Фрагмент текста —
_ _ _ _ _
Чтобы не возвращаться более к моим поездкам по Македонии, я должен несколько забежать вперед и рассказать о последней из них. Едва я успел устроиться в Петербурге, как получил от Н. П. Кондакова предложение принять участие в задуманной им экспедиции в Македонию. Я с большой радостью принял предложение одного из лучших знатоков раннего христианского искусства, приехал к нему в Крым и через Одессу мы направились морем в Константинополь, в сопровождении сына Никодима Павловича и молодого архитектора Покрышкина. Панорама Константинополя со стороны Босфора открылась поразительно красиво. Кондакову я обязан тем, что в самом Константинополе он обратил мое внимание на такие памятники, как фрески Кахрие-Джами или малую Св. Софию (церковь Сергия и Вакха) и др. Не помню точно когда, но, кажется, именно в этот приезд я мог поработать в библиотеке Института над собранным мной во время разных поездок материалом о христианских древностях Македонии. Моя статья об этом, с фотографиями и рисунками, появилась в "Временнике" Института.

Меня предупреждали, что характер главы экспедиции довольно тяжелый и что наверное мы с ним поссоримся. При моем глубоком уважении к Н. П. я никак не допускал, что это может случиться. Однако же это случилось. Началась экспедиция очень благополучно. Н. П. остановился на довольно продолжительное время в Салониках, где такие памятники, как базилика св. Дмитрия и Ротонда, давали обильную пищу для его специальных наблюдений. Я имел, с собой свой фотографический аппарат и помогал делать снимки; но уже тут натолкнулся на выражения недовольства Кондакова, - хотя мои снимки были им же потом напечатаны. Дальше пошло хуже. Никодим Павлович искал древнейших памятников и ему случалось, на основании прежних его наблюдений, сильно отложившихся в его памяти и воображении, антедатировать наблюдаемые данные. Я, напротив, на основании всего виденного в экспедиции Успенского, склонен был больше искать данных, типичных и характерных для более позднего местного искусства, как например, македонские фрески XVI и XVII в. или формы церквей, которые мало его интересовали и частью оставались ему неизвестными.
_ _ _ _ _
Задание 1 — Изложите содержание фрагмента текста в двух предложениях.
Задание 2 — Переведите на английский язык предложение из фрагмента текста: «Панорама Константинополя со стороны Босфора открылась поразительно красиво».
Задание 3 — Перескажите короче абзац фрагмента текста, начинающийся словами «Меня предупреждали, что характер главы экспедиции», сохранив основные факты.
Записи никак не связаны с фрагментом текста.

Записи набора данных —
_ _ _ _ _
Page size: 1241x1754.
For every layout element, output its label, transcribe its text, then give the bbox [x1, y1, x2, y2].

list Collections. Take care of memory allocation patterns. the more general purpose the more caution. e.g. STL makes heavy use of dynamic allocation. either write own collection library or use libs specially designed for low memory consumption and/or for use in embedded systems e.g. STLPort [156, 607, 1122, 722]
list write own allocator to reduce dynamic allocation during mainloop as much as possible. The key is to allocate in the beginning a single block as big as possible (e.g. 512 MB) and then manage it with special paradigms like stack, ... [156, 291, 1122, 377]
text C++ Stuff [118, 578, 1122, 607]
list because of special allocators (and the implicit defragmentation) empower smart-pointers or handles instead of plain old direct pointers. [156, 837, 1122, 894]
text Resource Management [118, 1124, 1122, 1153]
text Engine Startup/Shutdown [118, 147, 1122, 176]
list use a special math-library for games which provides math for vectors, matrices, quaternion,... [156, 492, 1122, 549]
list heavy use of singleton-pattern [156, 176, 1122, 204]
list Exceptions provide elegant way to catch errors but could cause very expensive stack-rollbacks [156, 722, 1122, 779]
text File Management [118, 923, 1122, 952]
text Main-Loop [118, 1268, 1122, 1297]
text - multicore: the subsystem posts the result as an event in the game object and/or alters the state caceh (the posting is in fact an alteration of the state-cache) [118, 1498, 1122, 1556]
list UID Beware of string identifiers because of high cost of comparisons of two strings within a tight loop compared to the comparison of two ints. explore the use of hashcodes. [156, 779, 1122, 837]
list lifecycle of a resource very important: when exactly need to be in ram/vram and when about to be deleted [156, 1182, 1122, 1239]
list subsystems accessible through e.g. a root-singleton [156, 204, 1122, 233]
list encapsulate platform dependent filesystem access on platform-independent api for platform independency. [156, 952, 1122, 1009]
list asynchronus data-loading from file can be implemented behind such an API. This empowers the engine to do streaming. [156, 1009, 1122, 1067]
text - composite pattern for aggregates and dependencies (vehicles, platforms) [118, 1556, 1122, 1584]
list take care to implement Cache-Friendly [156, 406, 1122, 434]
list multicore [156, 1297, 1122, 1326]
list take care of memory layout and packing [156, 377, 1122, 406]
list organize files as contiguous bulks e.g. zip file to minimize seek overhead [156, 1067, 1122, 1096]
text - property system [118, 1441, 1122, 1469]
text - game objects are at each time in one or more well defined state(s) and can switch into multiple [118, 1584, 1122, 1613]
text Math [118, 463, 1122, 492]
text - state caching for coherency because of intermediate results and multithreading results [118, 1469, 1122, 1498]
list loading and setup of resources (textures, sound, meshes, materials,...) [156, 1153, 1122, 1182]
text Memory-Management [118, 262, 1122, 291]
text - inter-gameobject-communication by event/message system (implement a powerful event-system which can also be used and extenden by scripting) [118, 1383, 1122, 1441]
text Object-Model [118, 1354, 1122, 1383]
_ _ _ _ _
Ответ к заданию 1 — Рассказчик получил от Н. П. Кондакова предложение участвовать в экспедиции в Македонию и через Одессу морем отправился с ним в Константинополь, где Кондаков обратил его внимание на фрески Кахрие-Джами, малую Св. Софию и другие памятники. Экспедиция началась благополучно в Салониках, но затем между ними дошло до ссоры: Кондаков искал древнейшие памятники и порой антедатировал наблюдаемые данные, а рассказчик больше искал черты позднего местного искусства.

Ответ к заданию 2 — The panorama of Constantinople from the Bosporus opened up strikingly beautifully.

Ответ к заданию 3 — Рассказчика предупреждали о тяжелом характере главы экспедиции. Несмотря на глубокое уважение к Н. П., ссора все же случилась. Экспедиция началась благополучно: в Салониках Кондаков надолго задержался ради базилики св. Дмитрия и Ротонды. Рассказчик помогал ему с фотосъемкой, но уже там столкнулся с его недовольством, хотя позже Кондаков сам напечатал эти снимки. Дальше стало хуже. Кондаков искал древнейшие памятники и порой антедатировал наблюдаемые данные. Рассказчик же, опираясь на виденное в экспедиции Успенского, искал черты позднего местного искусства: македонские фрески XVI и XVII вв. и формы церквей. Кондакова они мало интересовали и отчасти были ему неизвестны.